Diff-DiT: Temporal Differential Accelerator for Low-bit Diffusion Transformers on FPGA
 
Diff-DiT: Temporal Differential Accelerator for Low-bit Diffusion Transformers on FPGA 
 
Shidi Tang, Pengwei Zheng, Ruiqi Chen, Yuxuan Lv, Bruno da Silva Gomes, Ming Ling
 
Abstract 

Diffusion Transformer (DiT) models have shown superior generative capabilities in image and video synthesis, yet their high computational cost during inference remains a critical bottleneck. Temporal differential computation offers a promising solution to low-bit quantization by exploiting the temporal similarity in activations.
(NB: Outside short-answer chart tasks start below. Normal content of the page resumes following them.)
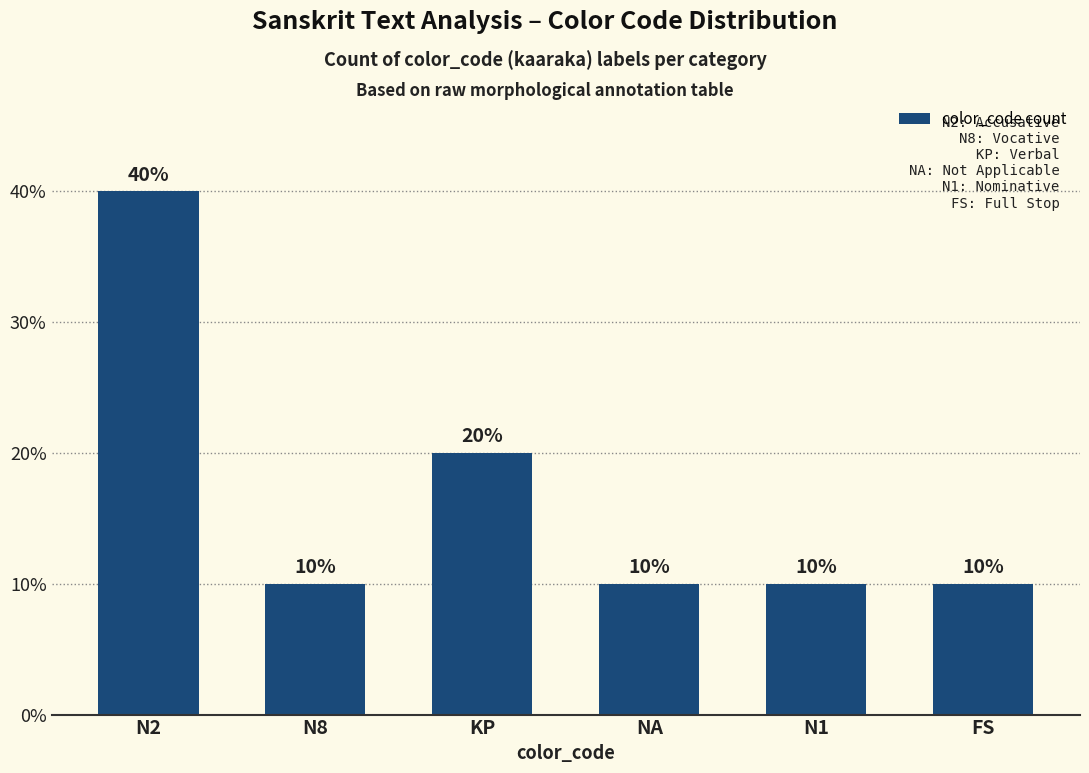

What is the label of the 1st bar from the right?

FS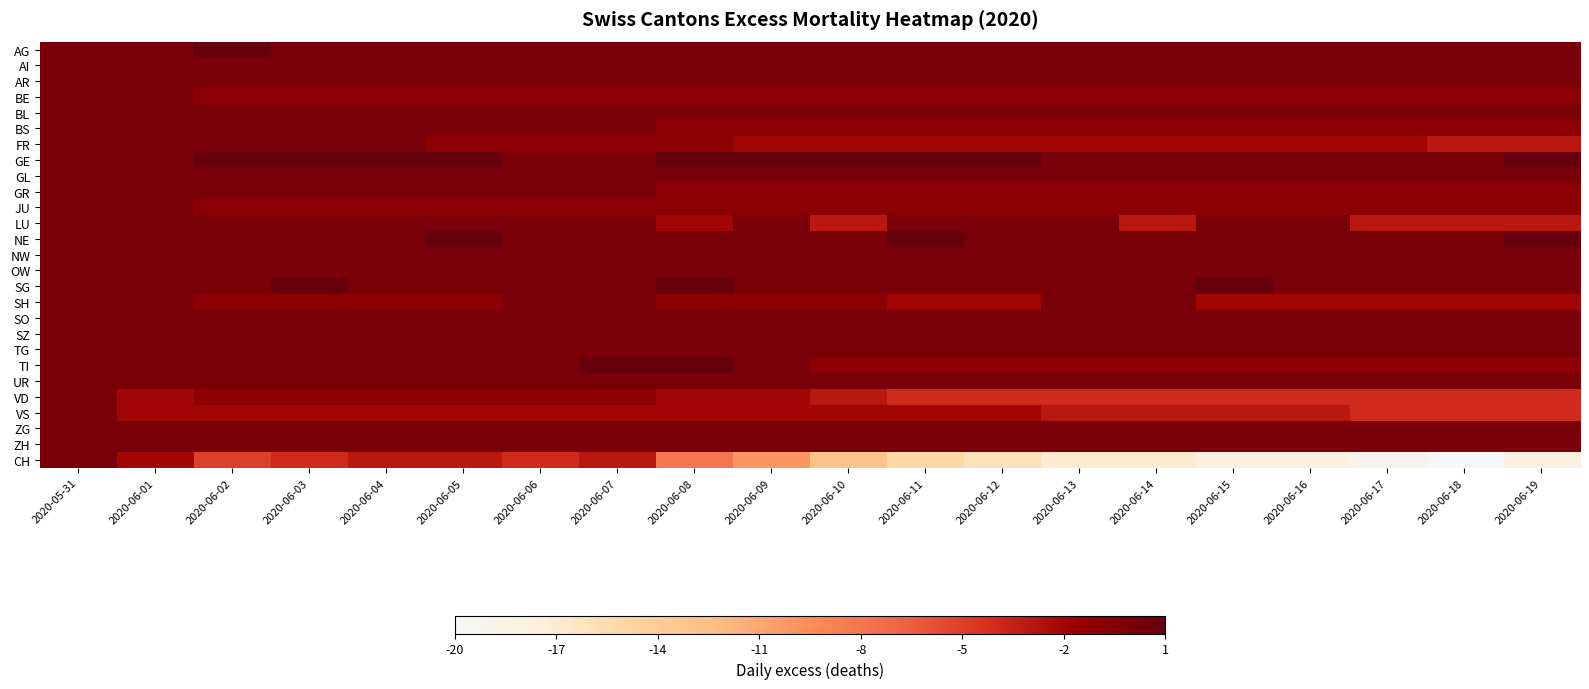

Rank the series at 2020-06-11 from lowest to highest value.

CH, VD, FR, SH, VS, BE, BS, GR, JU, TI, AG, AI, AR, BL, GL, LU, NW, OW, SG, SO, SZ, TG, UR, ZG, ZH, GE, NE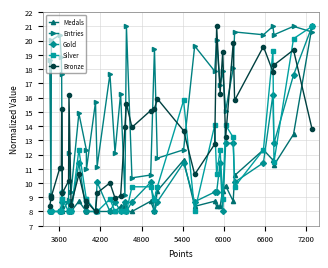

Which series has the largest total across all categories?

Entries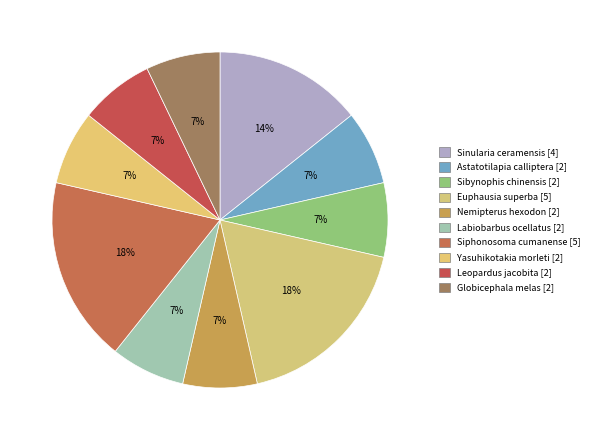

Does any single category account for the majority?

No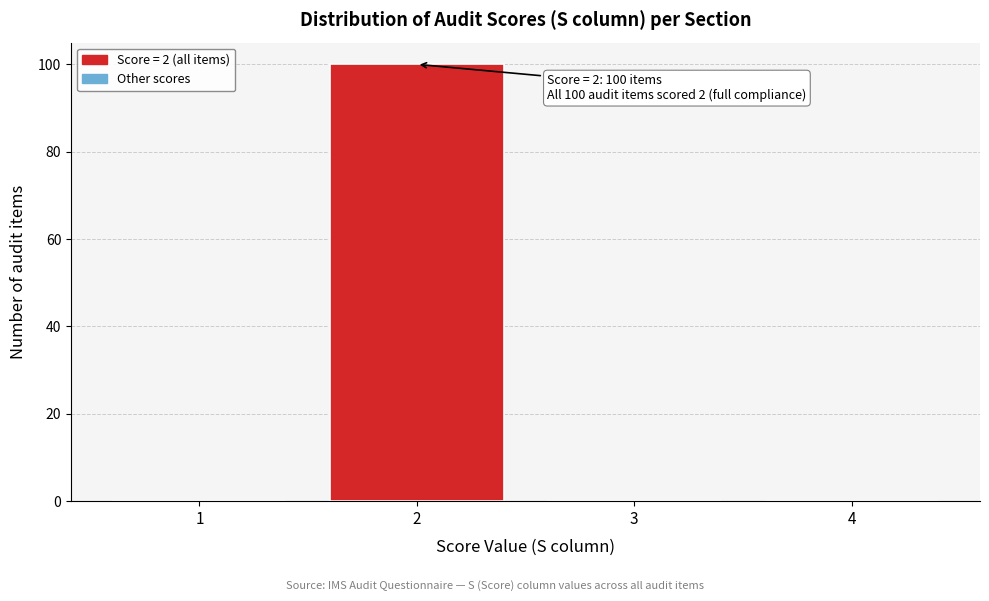

Which range on the x-axis has the tallest bar?

1.5 to 2.5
However, applying this technique to DiT's Attention layers introduces substantial memory and computation overheads.In this paper, we present Diff-DiT, the first FPGA accelerator designed for low-bit DiT inference with differential computation. To overcome the unique challenges of DiT quantization and hardware acceleration, we propose: (1) an approximated differential attention (ADA) method that selectively approximates attention computations across time steps using a significance score, enabling low-bit on-chip execution while minimizing memory overhead; (2) an optimal cross-cast data accessing pattern with flexible data reuse to maximize computational intensity during matrix multiplications; and (3) a half-condition splitting (HCS) dataflow optimization and fine-grained pipelining to reduce the computation and memory access latency.Extensive experiments show that Diff-DiT outperforms NVIDIA V100 GPU by 1.39× in end-to-end throughput and 5.60× in energy efficiency. When compared with state-of-the-art diffusion model accelerators, Diff-DiT also achieves 2.81× and 2.77× improvements in throughput and energy efficiency, respectively.